ノッティンガム大学(イギリス ノッティンガム)
2012年6月25日~2012年9月6日(74日間)

実験チームとの協働で得られた知見は共著論文として発表、
さらには国際会議での招待講演も。

「今回は2か月余りと渡航期間が限られたものであったため、事前に『超臨界流体シミュレータ(SFS)』の開発ならびにテスト計算を行い、実験によるパラメータを設定すれば、値が得られるように準備していきました」。古澤先生の事前準備が奏功したことは、後述しますが、分野融合研究ならではの難しさに向き合わなければならなかったことも多かったようです。「研究対象は一緒ですが、目的もアプローチも異なるため、それをすり合わせることに苦労しました。私が求めるのは、細かな影響を考慮した実験データですが、それがなかなか叶わなかったりしました。精度・確度の問題ではなく、専門分野の“文化”の違いといえるのかもしれませんが、そうした溝を埋めるために適宜ディスカッションをし、問題点の共有を図っていきました。元々、英語によるコミュニケーションは得手とするところではありませんでしたが、“必要は発明の母”ならぬ“必要は上達の母”。研究面のみならず、日常生活においても英語漬けの日々の中で、向上が図られたのではないかと思っています。ただ化学分野の専門用語は馴染みのないものが多く、苦労しました。日本語であればある程度推測することもできますが、英単語ではお手上げでした(笑)」。

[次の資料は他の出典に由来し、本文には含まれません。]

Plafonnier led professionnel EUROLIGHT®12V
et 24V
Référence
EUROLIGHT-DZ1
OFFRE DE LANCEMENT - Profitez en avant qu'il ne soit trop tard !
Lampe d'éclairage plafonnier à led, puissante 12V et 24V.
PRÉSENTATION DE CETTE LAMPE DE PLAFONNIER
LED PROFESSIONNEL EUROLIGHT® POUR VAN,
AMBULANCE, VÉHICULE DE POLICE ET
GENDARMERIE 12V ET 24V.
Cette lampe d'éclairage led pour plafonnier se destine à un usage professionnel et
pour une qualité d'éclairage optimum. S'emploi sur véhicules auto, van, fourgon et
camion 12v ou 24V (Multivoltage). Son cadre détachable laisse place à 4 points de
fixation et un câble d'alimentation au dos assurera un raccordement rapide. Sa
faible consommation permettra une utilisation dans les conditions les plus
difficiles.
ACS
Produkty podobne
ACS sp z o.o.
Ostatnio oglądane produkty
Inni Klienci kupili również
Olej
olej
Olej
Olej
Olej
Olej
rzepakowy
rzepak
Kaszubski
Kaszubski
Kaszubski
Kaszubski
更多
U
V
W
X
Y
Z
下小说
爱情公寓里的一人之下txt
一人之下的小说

 「超臨界流体シミュレータ(SFS)」を用いて,連続水熱合成反応におけるノズル型反応器内の超臨界水と常温溶液の流動の数値解析に取り組んだ古澤先生。「ノズル型反応器は径が6mm~12mm、超臨界水の温度は680K~640K※4、圧力は25MPa~30MPa といろいろな条件での流動の解析を行い、それぞれの値が流動に与える影響を評価しました。引き続きポンプ脈動の影響をみるために、流入条件を変更した計算も行いました。この脈動については、実はこれまであまり考慮してこなかったのですが、今回は実験のグループと一緒だったことで組み入れることができました」。その結果、流路、温度、圧力条件の最適化に向けた多くの重要な知見が得られました。海外派遣での一連の研究成果は、Lester 教授との共著論文として投稿予定。さらには2013年1月に開催される国際会議において招待講演者として発表する予定です。

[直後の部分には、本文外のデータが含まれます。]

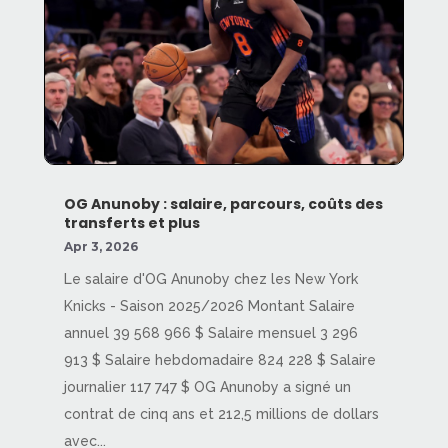
OG Anunoby : salaire, parcours, coûts des
transferts et plus
Apr 3, 2026
Le salaire d'OG Anunoby chez les New York
Knicks - Saison 2025/2026 Montant Salaire
annuel 39 568 966 $ Salaire mensuel 3 296
913 $ Salaire hebdomadaire 824 228 $ Salaire
journalier 117 747 $ OG Anunoby a signé un
contrat de cinq ans et 212,5 millions de dollars
avec...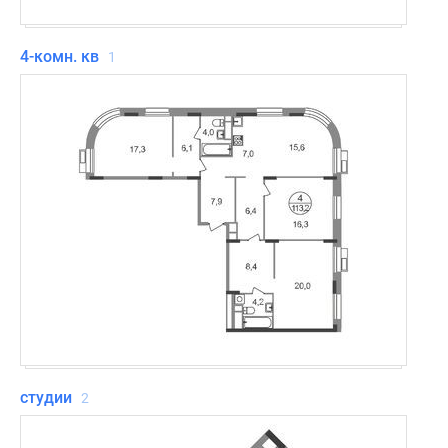
4-комн. кв
1
студии
2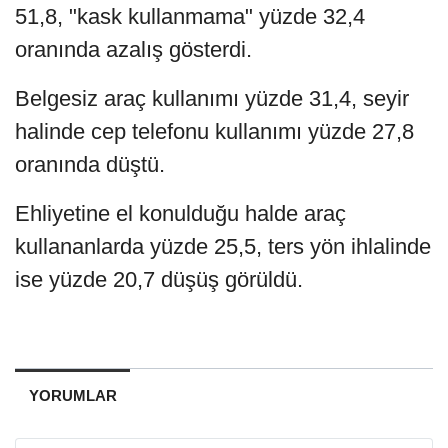
51,8, "kask kullanmama" yüzde 32,4
oranında azalış gösterdi.
Belgesiz araç kullanımı yüzde 31,4, seyir
halinde cep telefonu kullanımı yüzde 27,8
oranında düştü.
Ehliyetine el konulduğu halde araç
kullananlarda yüzde 25,5, ters yön ihlalinde
ise yüzde 20,7 düşüş görüldü.
YORUMLAR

 「ある程度まとまった期間を海外で過ごし、さらに分野融合領域の研究に取り組むのは初めてだったので、正直不安な面も多かったのですが、幸いにも多くの方のご協力によって、研究成果を公に発信できるまで洗練させることができました。渡英前、不安に感じた一因として、“異文化に身を置く”ということがありました。もちろん日本と異なる点を挙げれば枚挙にいとまがありませんが、むしろ共通点を発見する喜びが、滞在を心愉しいものにしてくれたように思います。特に研究者たちが胸に抱く情熱、探究心は、言葉や文化をこえて通底するものなのだと強く感じました」。ノッティンガム大学のLester 教授の研究グループとは、WPI-AIMRの阿尻教授のグループとともに、今後も共同研究を続けていくことになっています。数値流体力学と化学工学の融合研究が、どんな“反応”をみせてくれるのか注目していきましょう。

※4
国際単位系(SI)の基本単位のひとつ。ケルビンを単位として測った温度を絶対温度という。温度差を表す場合のケルビンの大きさはセルシウス度(摂氏:℃)と同一で、温度の値を表す場合にはセルシウス度による値より273.15 Kだけ大きい。

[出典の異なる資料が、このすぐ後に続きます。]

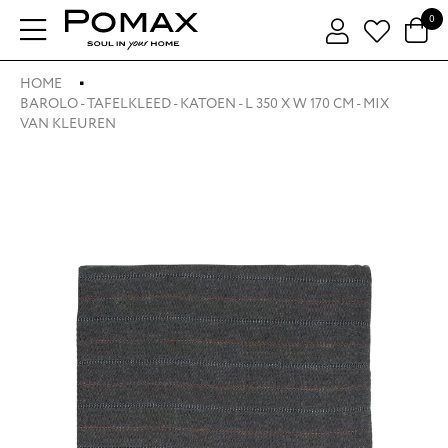
0
HOME
BAROLO - TAFELKLEED - KATOEN - L 350 X W 170 CM - MIX
VAN KLEUREN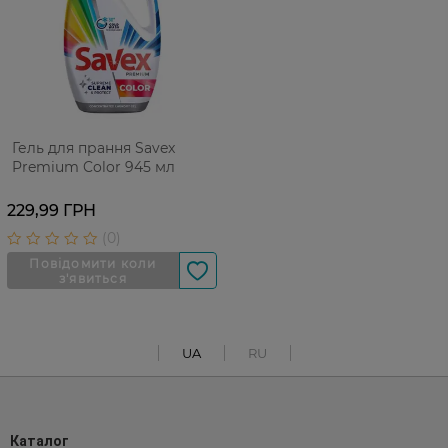
Гель для прання Savex
Premium Color 945 мл
229,99 ГРН
UA
RU
Каталог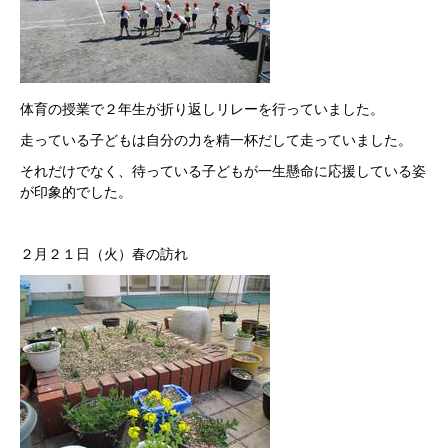
体育の授業で２年生が折り返しリレーを行っていました。
走っている子どもは自分の力を精一杯だして走っていました。
それだけでなく、待っている子どもが一生懸命に応援している姿
が印象的でした。
２月２１日（火）春の訪れ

(写真/図3)レスター教授(左)とともに。古澤先生の海外派遣先として取り持ってくれた東北大学WPI-AIMRの阿尻教授とは長らく共同研究に取り組んでおられる。

(写真/図4)(写真/図4)数値解析による超臨界水と常温水との混合の計算例。内部管の上部から超 臨界水が流入し(赤で示された部分)、外部管の下部から常温水が流入する(青)。ノズル出口近くで2つの流体が混合しているのが見て取れる(緑)。この時に超臨界水と溶液の接触面で金属塩の反応速度の上昇および酸化金属の溶解度の低下によって、過飽和の状態となり、ナノサイズの微細粒子が析出する。